Tulsa County district attorney Steve Kunzweiler. Frontier file

Despite a perhaps more spirited than anticipated election night, Tulsa County District Attorney Steve Kunzweiler held off Democratic challenger Jenny Proehl-Day to win a second term.

Kunzweiler, the Republican candidate who first succeeded his former boss Tim Harris as DA in 2014, jumped out to a slight early lead Tuesday night and slowly built his advantage over Proehl-Day, a former prosecutor who now works in private practice.

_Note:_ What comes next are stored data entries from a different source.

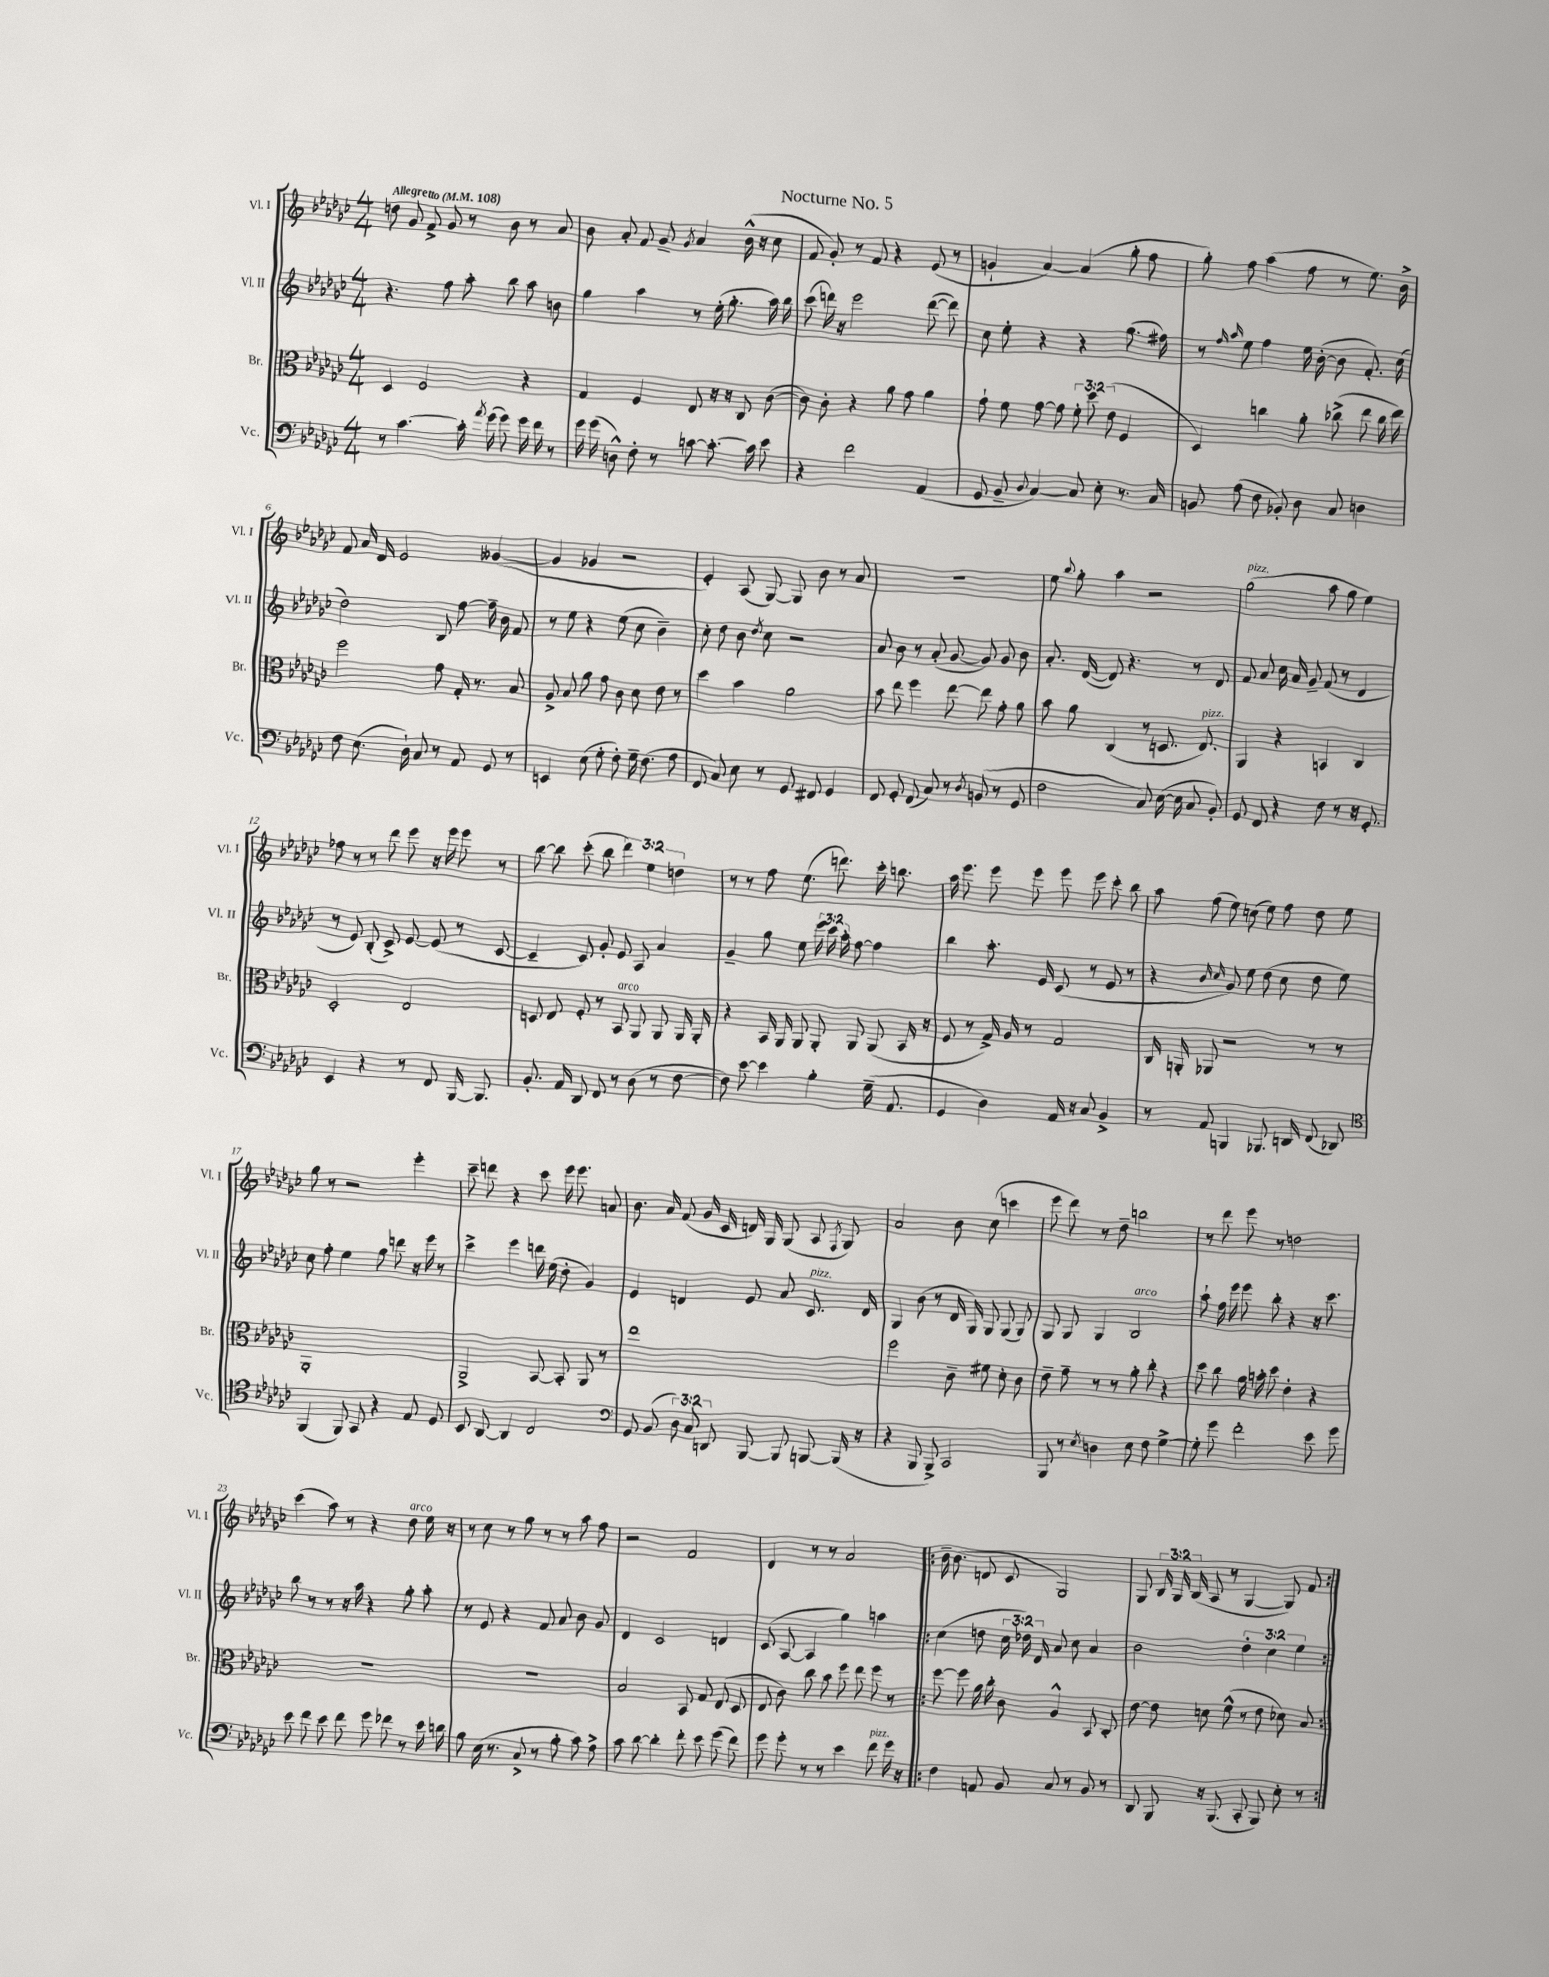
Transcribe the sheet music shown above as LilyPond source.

\header { title = "Nocturne No. 5" }
<<
\new StaffGroup <<
\new Staff = "s0" \with { instrumentName = "Vl. I" shortInstrumentName = "Vl. I" } {
    \clef treble \key ges \major \numericTimeSignature \time 4/4 \override Staff.TupletNumber.text = #tuplet-number::calc-fraction-text \tempo "Allegretto" 4 = 108
    \autoBeamOff d''8 ges'8 f'8-> ges'8 r8 bes'8 r8 aes'8 |
    bes'8 aes'8-. f'8 ges'8-- \acciaccatura { ges'8 } aes'4 bes'16-^( r16 ces''8 |
    f'8 ges'8-.) r8 f'8 r4 ees'8( r8 |
    g'4-! aes'4~) aes'4( ges''8-. f''8 |
    ges''8-.) f''8 aes''4( f''8 r8 ees''8.) bes'16-> |
    f'8 aes'16 des'16 ees'2 geses'4~( |
    geses'4 ges'4 r2 |
    ees'4-.) aes8( ges8~) ges8 bes'8 r8 aes'8 |
    R1 |
    ees''8 \appoggiatura { bes''8 } ges''8-. aes''4 r2 |
    ges''2^\markup { \italic "pizz." }( aes''8 ges''8 ees''4) |
    fes''8 r8 r8 des'''8 ees'''8 r16 ees'''16 ees'''8 r8 |
    bes''8~ bes''8 ces'''8-.( bes''8 \tuplet 3/2 { des'''4) ees''4 d''4 } |
    r8 r8 f''8 ees''8.( d'''8.) ces'''16-. b''8. |
    aes''16 ees'''8. ees'''8 ees'''8 ees'''8 ees'''8 ces'''8-. bes''8 |
    aes''8 f''8( ees''8) c''8( ees''8) f''8 des''8 ees''8 |
    ges''8 r8 r2 ees'''4-. |
    ces'''8-- d'''8 r4 ces'''8 ees'''16 ees'''8. a'8 |
    bes'8. aes'16 f'8( ges'16 ces'16 d'16) ges16 ges8( aes8 \acciaccatura { f8 } ges8) |
    aes'2 bes'8 ces''8( c'''4 |
    ees'''8 des'''8) r8 des''8-- b''2 |
    r8 des'''8 ees'''8 r8 d''2 |
    ces'''4( aes''8) r8 r4 des''8^\markup { \italic "arco" } ees''16 r16 |
    r8 ces''8 r8 ges''8 r8 r8 aes''8 f''8 |
    r2 f'2 |
    des'4 r8 r8 aes'2 |
    \repeat volta 2 { bes'16-- bes'8.( d'8 ces'8 ges2) |
    ges8 \tuplet 3/2 { bes16 ges16 bes16( } aes8 r8 ges4~ ges8) f'8 | }
}
\new Staff = "s1" \with { instrumentName = "Vl. II" shortInstrumentName = "Vl. II" } {
    \clef treble \key ges \major \numericTimeSignature \time 4/4 \override Staff.TupletNumber.text = #tuplet-number::calc-fraction-text
    \autoBeamOff r4. f''8 aes''8-. bes''8 aes''8 b'8 |
    ges''4 aes''4 r8 ees''16-.( ges''8.-. aes''16) bes''16 |
    ces'''8( d'''16) r16 ees'''2 d'''8~( d'''8) |
    ces''8 ees''8-. r4 r4 ges''8.( fis''16) |
    r8 \grace { f''16 aes''16 } ees''8 f''4 ees''16 bes'16~-.( bes'8 f'8.-.) ces''16( |
    des''2) bes8 f''8~ f''16-- bes'16 f'8 |
    r8 ees''8 r4 ees''8( ces''8 bes'4--) |
    ces''8-. des''8 bes'8 \acciaccatura { des''8 } ces''8 r2 |
    aes'8 bes'8 r8 aes'8-.( ges'8~ ges'8) ges'8 bes'8 |
    aes'8.-. des'16~( des'8) r4. r8 des'8 |
    f'8 aes'8 ces''16 aes'16 ges'8-- f'8( r8 des'4 |
    r8 ees'8) bes8-.( ces'8->) ees'8~ ees'8( r8 ces'8~ |
    ces'4-- ces'8) ges'8-. ees'8 aes8 aes'4 |
    ges'4-- ges''8 ees''8 \tuplet 3/2 { ees'''16 ces'''16 aes''16-. } f''8~ f''4 |
    bes''4 aes''8.-. ees'16 ces'8( r8 ees'8 r8 |
    r4 \grace { bes'16 ces''16 } ges'8) ees''8 des''8( ces''8 des''8 ees''8) |
    ces''8 f''8-. ees''4 ges''8 d'''8 r16 ees'''16 r8 |
    ces'''4-> ees'''4 d'''16 ees''16( des''8-. ges'4) |
    ees'4 d'4 ees'8 aes'8 ces'8.^\markup { \italic "pizz." } d'16 |
    ges4 bes'8( r8 des'16 ges16) ges8 ges8( ges8) |
    ges8 ges8 ges4 bes2^\markup { \italic "arco" } |
    aes''8-! f''16 ees'''16 ees'''8 bes''8-. r4 r16 ces'''8. |
    bes''8 r8 r8 r16 aes''16 r4 ges''8-. aes''8-. |
    r8 ees'8 r4 f'8 aes'8 bes'8 ges'8 |
    des'4 ces'2 d'4 |
    ces'8( aes8~ aes4 ges''4) a''4 |
    \repeat volta 2 { ces''4( d''8 \tuplet 3/2 { ces''16 des''16) des'16 } aes'8 ces''8 aes'4 |
    bes'2 \tuplet 3/2 { des''4-. ces''4 ees''4 } | }
}
\new Staff = "s2" \with { instrumentName = "Br." shortInstrumentName = "Br." } {
    \clef alto \key ges \major \numericTimeSignature \time 4/4 \override Staff.TupletNumber.text = #tuplet-number::calc-fraction-text
    \autoBeamOff des4 f2 r4 |
    ges4 f4 ees8 r16 r16 ces8 ces'8~( |
    ces'8) ces'8-. r4 aes'8 ges'8 aes'4 |
    ges'8-! f'8 ges'8~ ges'8 \tuplet 3/2 { f'8-. des''8 ees'8( } f4 |
    des4) c''4 aes'8-. ces''8->( ees''8 ces''16 ees''16) |
    f''2 ges'8 ges16-. r8. bes8 |
    aes8-> bes8 aes'8 ges'8 ces'8 des'8 ees'8 r8 |
    des''4 bes'4 aes'2 |
    bes'8 ees''8 f''4 ees''8~ ees''8 ges'8-. aes'8 |
    bes'8 aes'8 ces4( r8 d8. ees8.^\markup { \italic "pizz." }) |
    aes,4 r4 b,4 ces4 |
    des2-. ees2 |
    d8 ees8 f8-. r8 bes,8^\markup { \italic "arco" } aes,8 aes,8 aes,16 aes,16-. |
    r4 bes,16 aes,16 aes,8 aes,8-. aes,8 aes,8( bes,16 r16 |
    f8 r8 ges16->) aes16 r8 ges2 |
    ces16 a,16-. aes,8 r2 r8 r8 |
    aes,1-. |
    aes,2-> bes,8~ bes,8-. aes,8 r8 |
    ees''1 |
    f''2 ces'8-- fis'8 des'8-. ces'8 |
    ees'8-- ges'8-- r8 r8 aes'8-. ces''8-. r4 |
    des''8 ces''8 aes'16 b'16-. des''8 ees'4-. r4 |
    R1 |
    R1 |
    bes2 bes,8 ges8 ees8( des8 |
    ees8 ces'8) ces''8 bes'8 f''8 ees''8 f''8 r8 |
    \repeat volta 2 { f''8~ f''8 aes'16 ces''16-. ces'8 aes4-^ bes,8 ces8-. |
    ees'8~ ees'8 d'8 f'8-^( r8 ees'8 des'8) bes8 | }
}
\new Staff = "s3" \with { instrumentName = "Vc." shortInstrumentName = "Vc." } {
    \clef bass \key ges \major \numericTimeSignature \time 4/4 \override Staff.TupletNumber.text = #tuplet-number::calc-fraction-text
    \autoBeamOff r8 ces'4.~ ces'16-. \acciaccatura { aes'8 } ges'16( ges'8) ges'16 f'16 r8 |
    ges'16 ges'16( d8-^) f8-. r8 c'8~ c'8.~-. c'16 ees'8 |
    r4 f'2 aes,4( |
    ges,8 bes,8-- \appoggiatura { des8 } ces4~) ces8 ees8-. r8. ces16 |
    b,8 aes8( f8 bes,8-.) des8 ces8 d4 |
    f8 ees8.( des16-!) ces8 r8 aes,8 ges,8 r8 |
    e,4 ees8( ges8-. f8-.) ges16-- f8.( aes8 |
    f,8 ces8) ees8 r8 ges,8 fis,8 ges,4 |
    f,8 ges,8-. f,8( ces8) r8 \acciaccatura { des8 } b,8( r8 ges,8 |
    f2 ces8) ees16~( ees16 ces8 bes,8-.) |
    ges,8 f,8 r4 f8 r8 r16 ges,8.-. |
    ees,4 r4 r8 f,8 bes,,16~ bes,,8. |
    bes,8.-. aes,16 des,8 f,8 r8 des8( r8 f8~ |
    f8) ees'8~ ees'4 bes4-. ges16--( aes,8. |
    ges,4 des4) aes,16 r16 ces8 bes,4-> |
    r8 aes,8 b,,4 bes,,8. d,16 f,8( des,8) |
    \clef tenor f,4( f,8) ges,8 r4 ees8 des8 |
    bes,8 aes,8~ aes,4 ces2 |
    \clef bass ges,8 bes,8( \tuplet 3/2 { des8) ces8 d,8 } bes,,8~ bes,,8 b,,8~ b,,16( r16 |
    r4 bes,,8 bes,,8->) ces,2 |
    bes,,8 r8 \acciaccatura { ees8 } d4 ees8 f8 ges4~-> |
    ges8-. ges'8 f'2-. ees'8 ges'8 |
    ees'8 f'8 ees'8 f'8 ges'8 fes'8 r8 ees'16 d'16 |
    bes8 ees16( r8. ces8-> r8 bes8-. ces'8) aes8-> |
    ces'8 des'8~ des'4-. f'8-. ees'8 ges'8( f'8) |
    ges'8 ges'8-. r8 r8 ees'4 f'8^\markup { \italic "pizz." } ges'16 r16 |
    \repeat volta 2 { f4 a,8 bes,8 ces8 r8 bes,8 r8 |
    des,8 bes,,8 r16 bes,,8.( ces,8-. bes,,8) ees8-. r8 | }
}
>>
>>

It was surprisingly close given that Proehl-Day had little name recognition, is a Democrat, and ran a progressive platform of criminal justice reforms — even recently stating she would not prosecute marijuana offenses if elected. Kunzweiler, who has been a prosecutor for nearly three decades, eventually defeated her by the same margin he won over Republican challenger Ben Fu last summer.

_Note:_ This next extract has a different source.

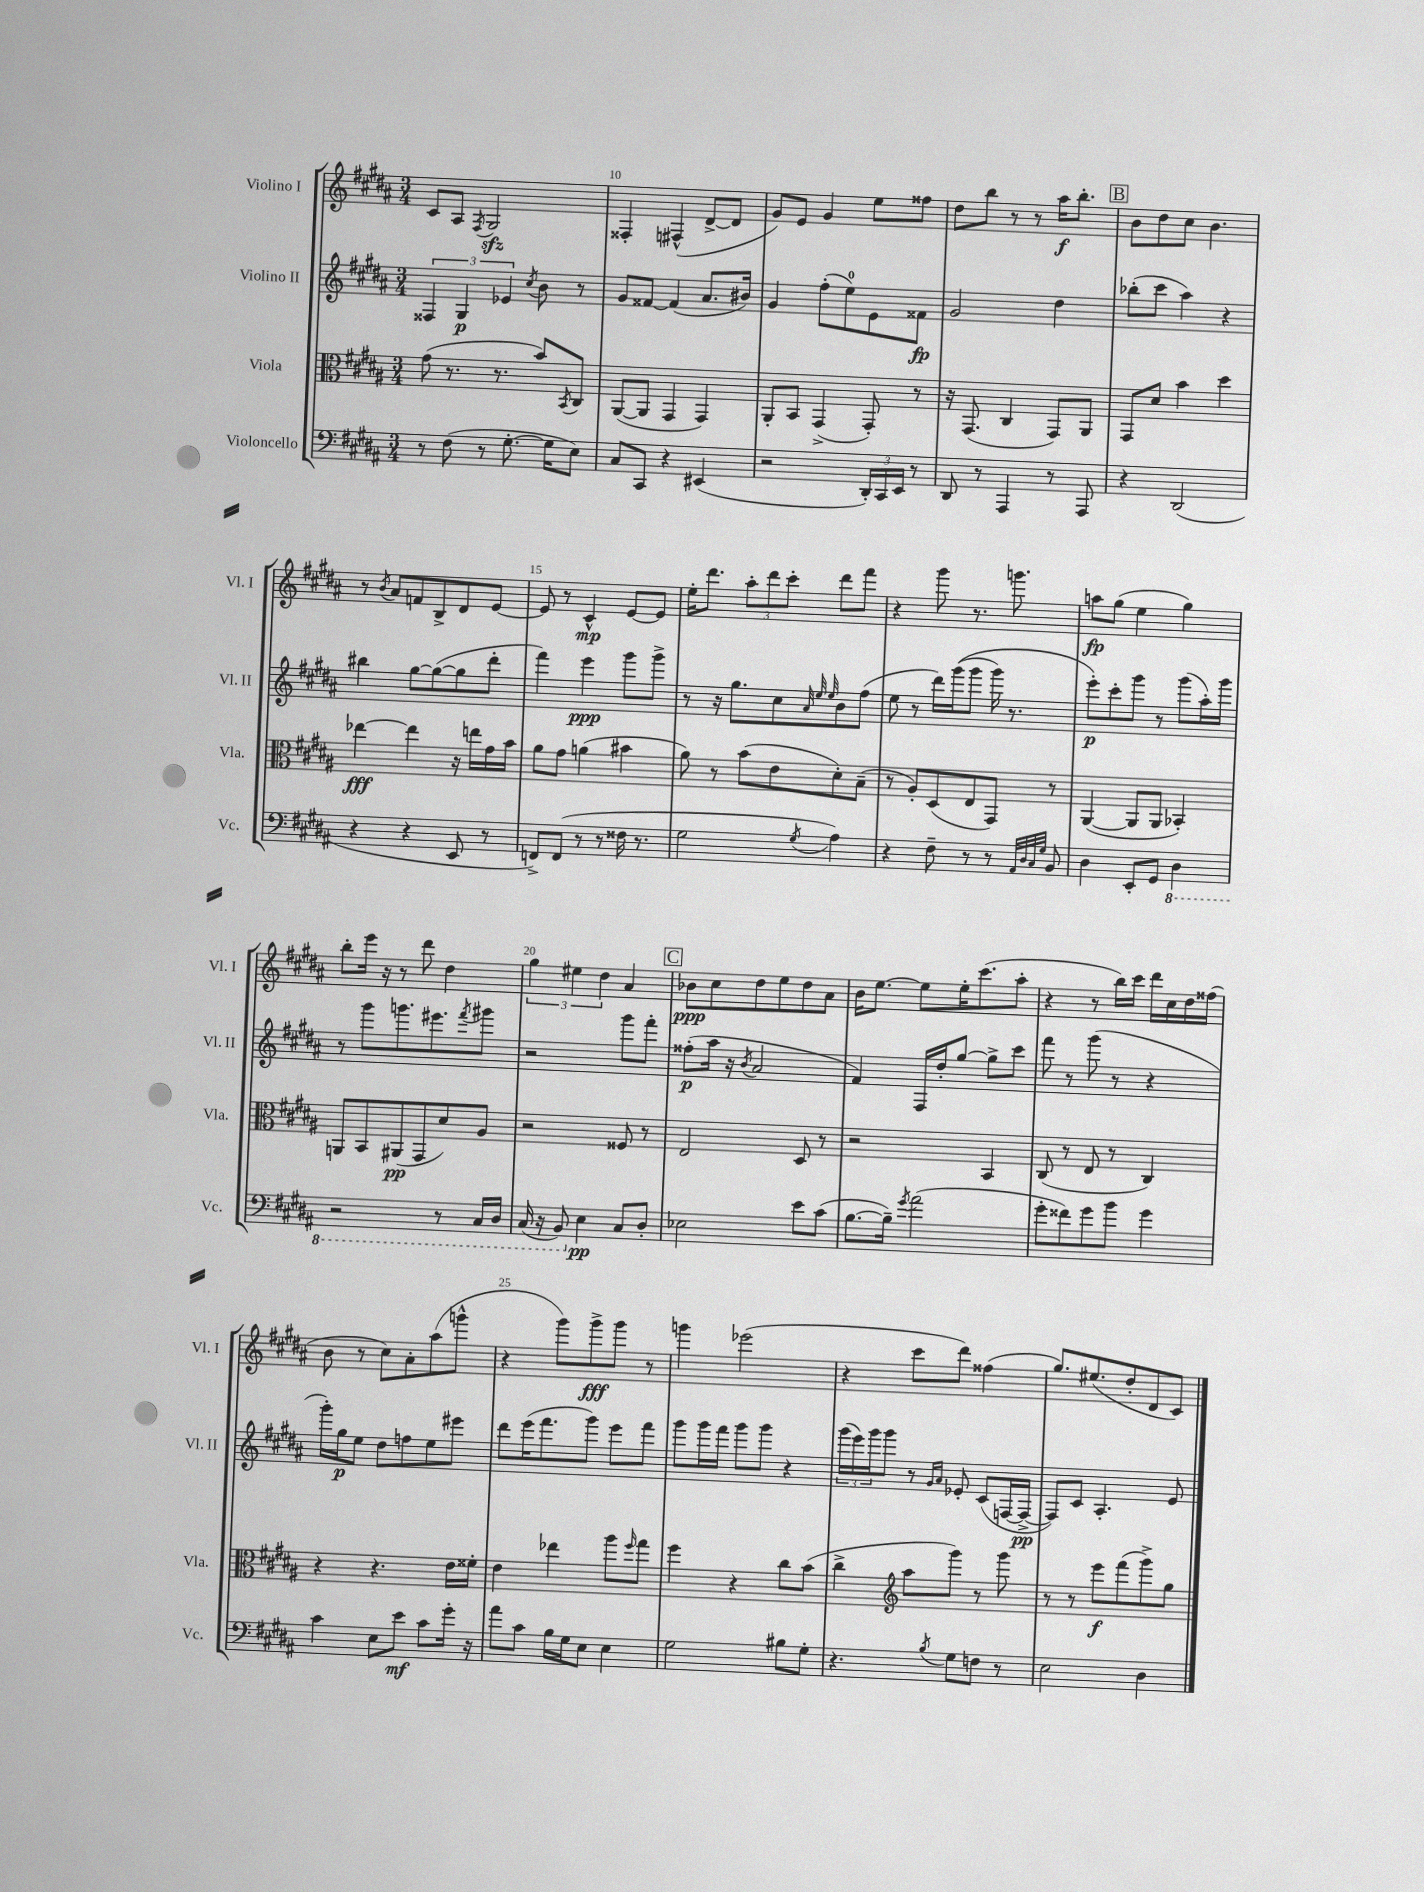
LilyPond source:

Fu, like Proehl-Day, ran a progressive platform, though he had a large fundraising advantage over Kunzweiler. Fu also had the endorsement of the local fraternal order of police, who had clashed with Kunzweiler after he charged former Tulsa Police Department officer Betty Shelby in the 2016 death of Terence Crutcher (Shelby was eventually acquitted.)

Though Oklahoma voters have signaled they approve of criminal justice reform — easily passing two reform state questions in 2016 — they have stuck by Kunzweiler this election cycle. Kunzweiler, despite not exactly siding with reforms that voters have favored — and clashing with both Fu and Proehl-Day over various reform-minded topics — has maintained a firm grip on the office since his first election in 2014.

Nevertheless, he has now charged three police officers with shootings — Tulsa County Sheriff’s Office reserve deputy Robert Bates, Shelby and Shannon Kepler (an off-duty officer who shot and killed an unarmed black teen in 2015) — earning convictions on both Bates and Kepler.